05 EBV-Positive cHL: A Different Biological Path
Approximately 30% of cHL cases are Epstein-Barr Virus (EBV) positive. Professor Ansell pointed out that EBV plays a “biological surrogate” role in the pathogenesis of cHL. The LMP1 and LMP2A proteins expressed by EBV can mimic CD40 and B-cell receptor (BCR) signals, thereby activating similar survival pathways without the need for genetic mutations. In terms of immunophenotype, EBV-positive cases tend to retain MHC Class I molecules but significantly downregulate MHC Class II molecules, suggesting subtle differences in the mechanisms of response to immunotherapy between EBV-positive and negative cases.
06 Therapeutic Implications: Precision Intervention Guided by Biological Mechanisms
Professor Ansell illustrated how biological characteristics translate into therapeutic advantages through various clinical data, while also pointing out current limitations: • Brentuximab Vedotin (BV) Targeting CD30: The professor emphasized that pure CD30 antibodies (as seen in early studies) had a response rate of only 6%, whereas BV (an antibody-drug conjugate) achieved a 75% response rate by delivering a cytotoxic payload via a “Trojan Horse” approach. The success in cHL lies not in blocking CD30 signals but in utilizing CD30 as a precise delivery target. • “Reverse Signaling” of PD-1 Inhibitors: Nivolumab has shown remarkable efficacy in cHL. Professor Ansell proposed a cutting-edge view: PD-1 blockade not only releases T cells but may also block the “reverse growth-promoting signal” generated within RS cells after the binding of PD-1 to PD-L1 on RS cells, essentially “turning off the growth lights” of RS cells. • Challenges in Cell Therapy: Although CD30 CAR-T and bispecific antibodies (such as AFM13 combined with NK cells) show extremely high response rates in relapsed/refractory patients, due to the powerful inhibitory effect of the TME, the median PFS is currently usually less than 12 months (1 year), and durability remains the greatest pain point.
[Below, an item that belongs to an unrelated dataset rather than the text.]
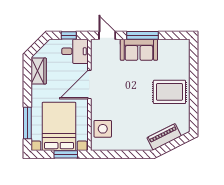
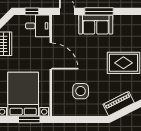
door: (89, 84) -> (51, 56), swing flipped
side table: (103, 129) -> (81, 91), moved

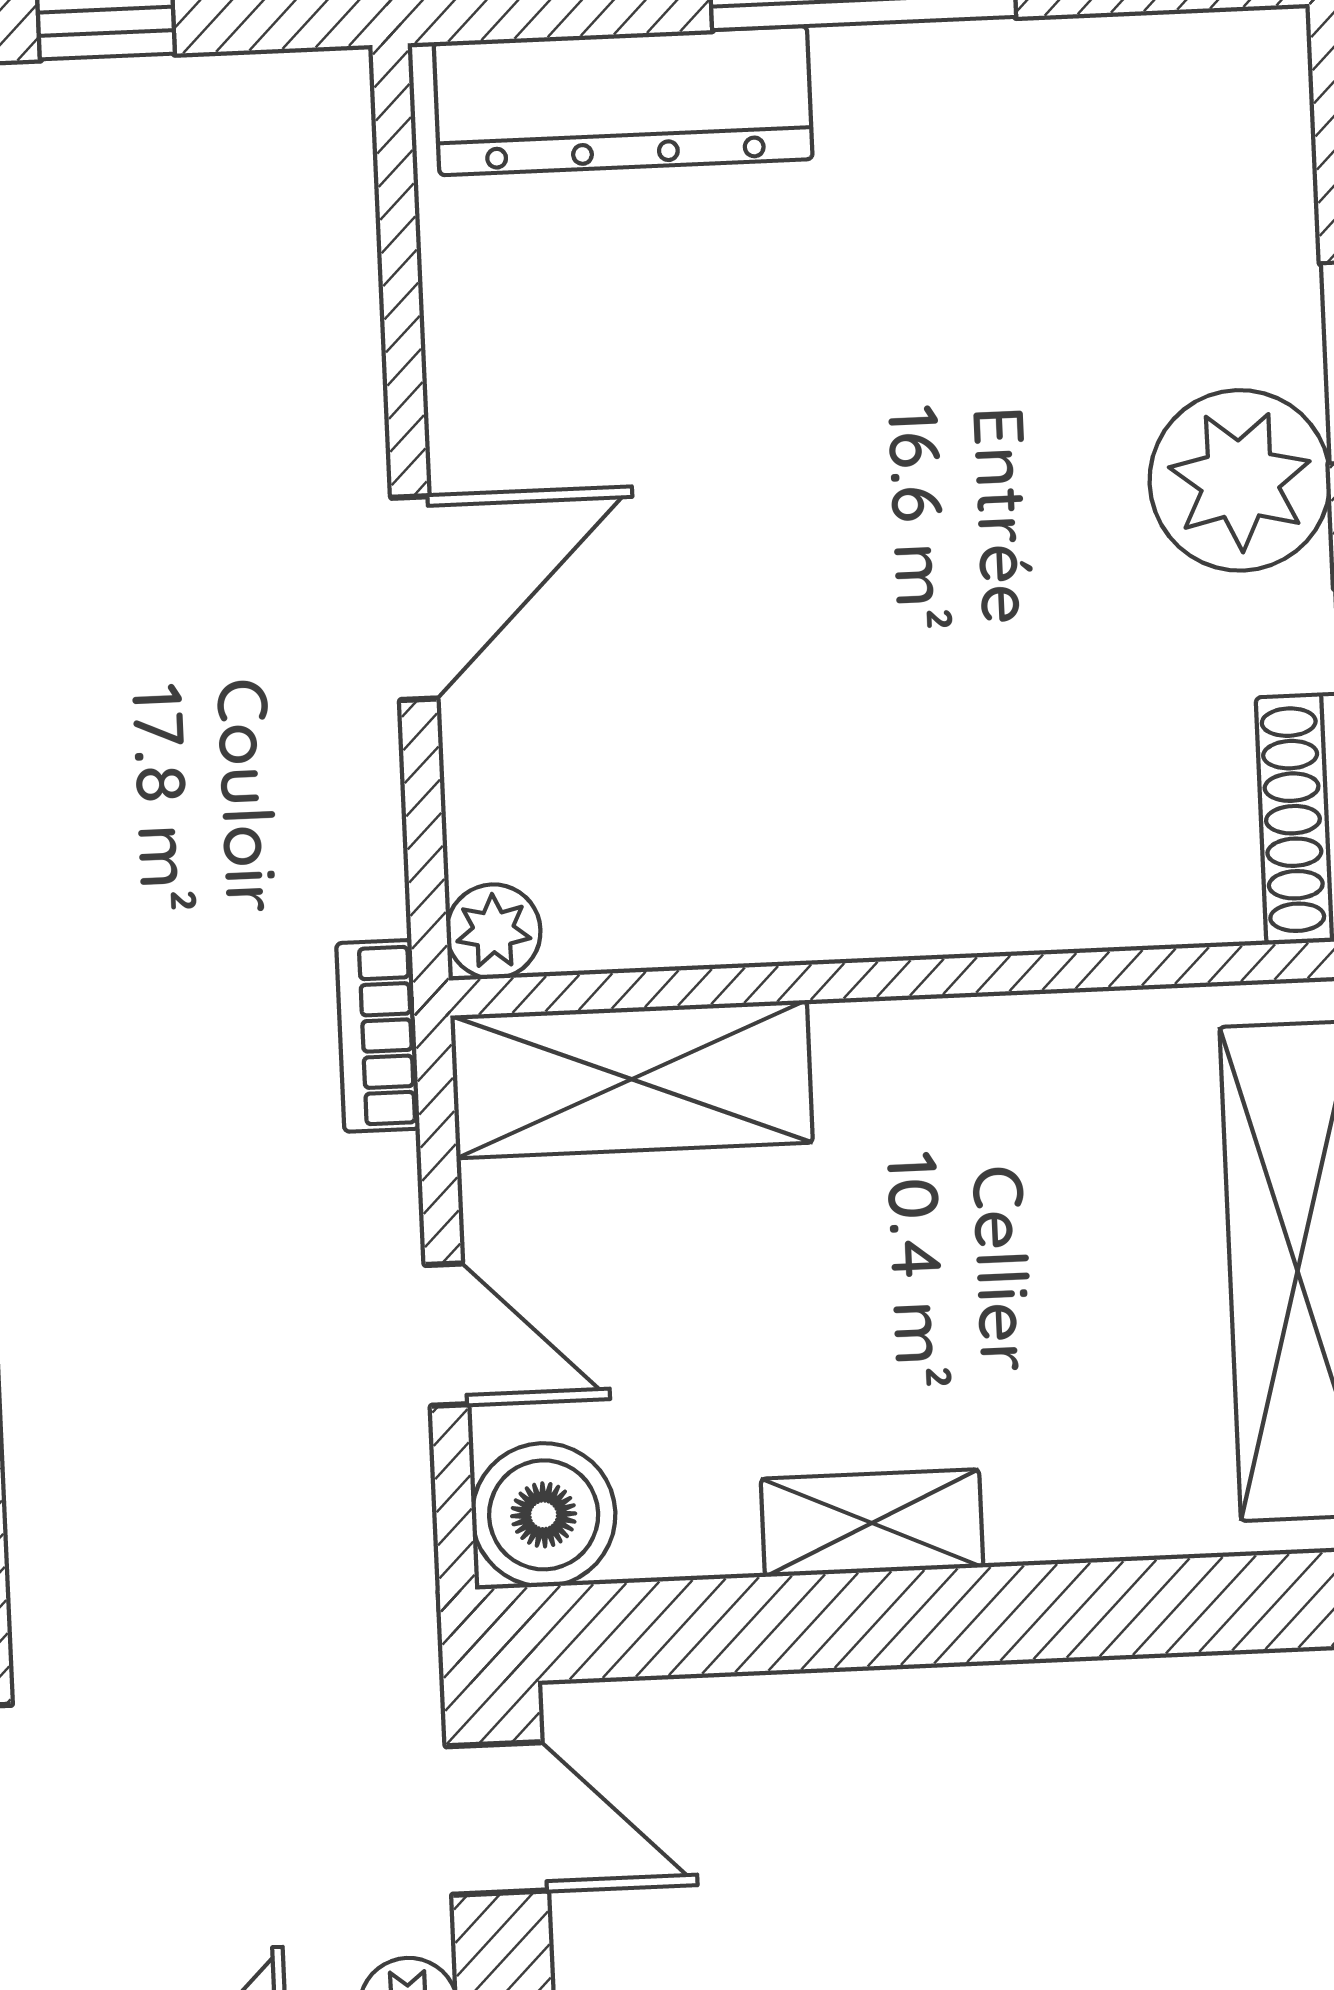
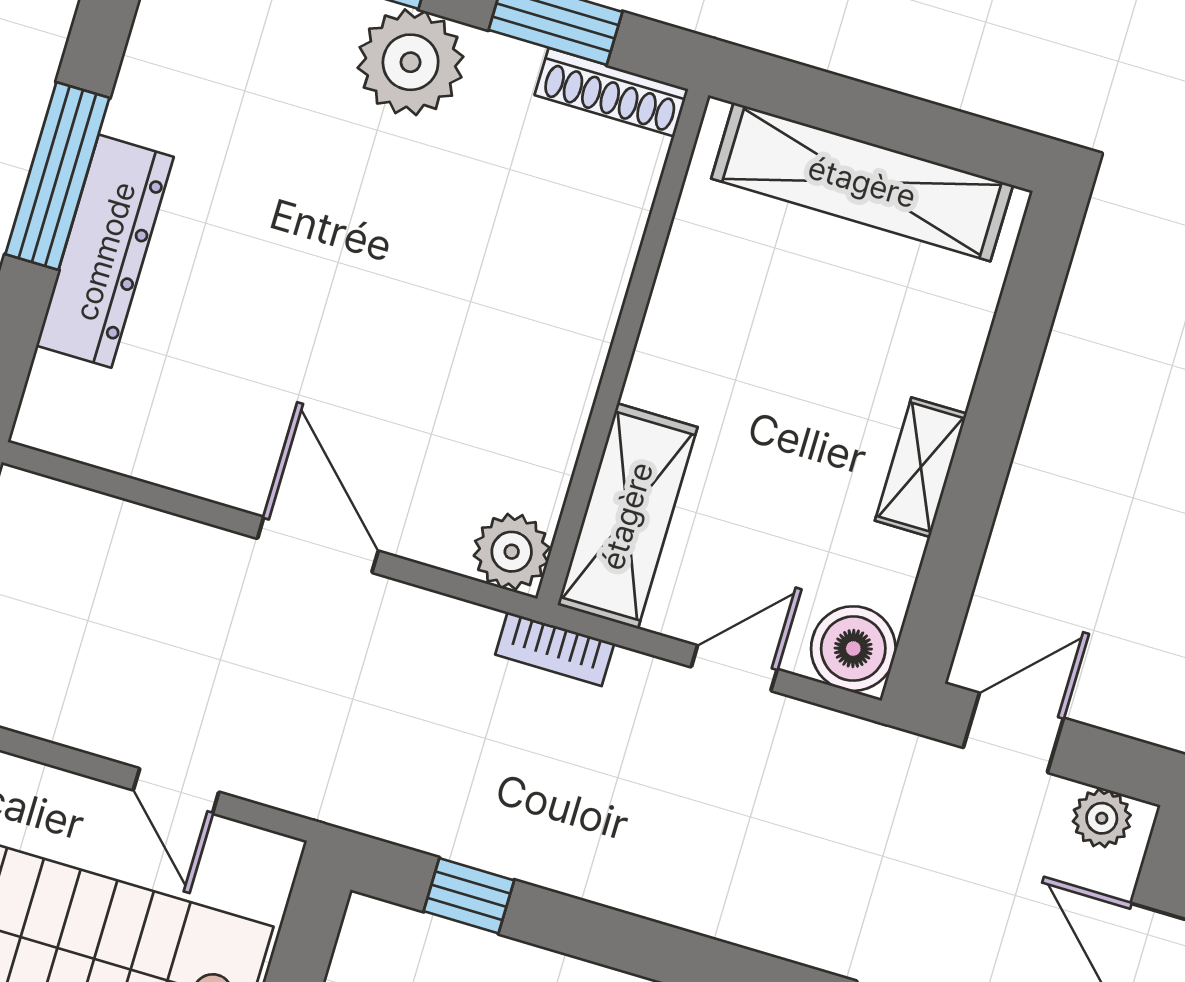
dresser: (623, 101) -> (105, 251), moved
plant: (493, 931) -> (512, 552), width x1.38, depth x1.38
Conclusion and Outlook Professor Stephen Ansell concluded that cHL is a typical “microenvironment-dependent” tumor. Future research should focus on patients who fail to achieve durable remission after immunotherapy. We need a deeper understanding of why the tumor can still achieve escape through microenvironment remodeling when RS cells are being attacked. Combination therapies, such as JAK inhibitors (e.g., Ruxolitinib) combined with immunotherapy, are expected to further break the deadlock of drug resistance in cHL.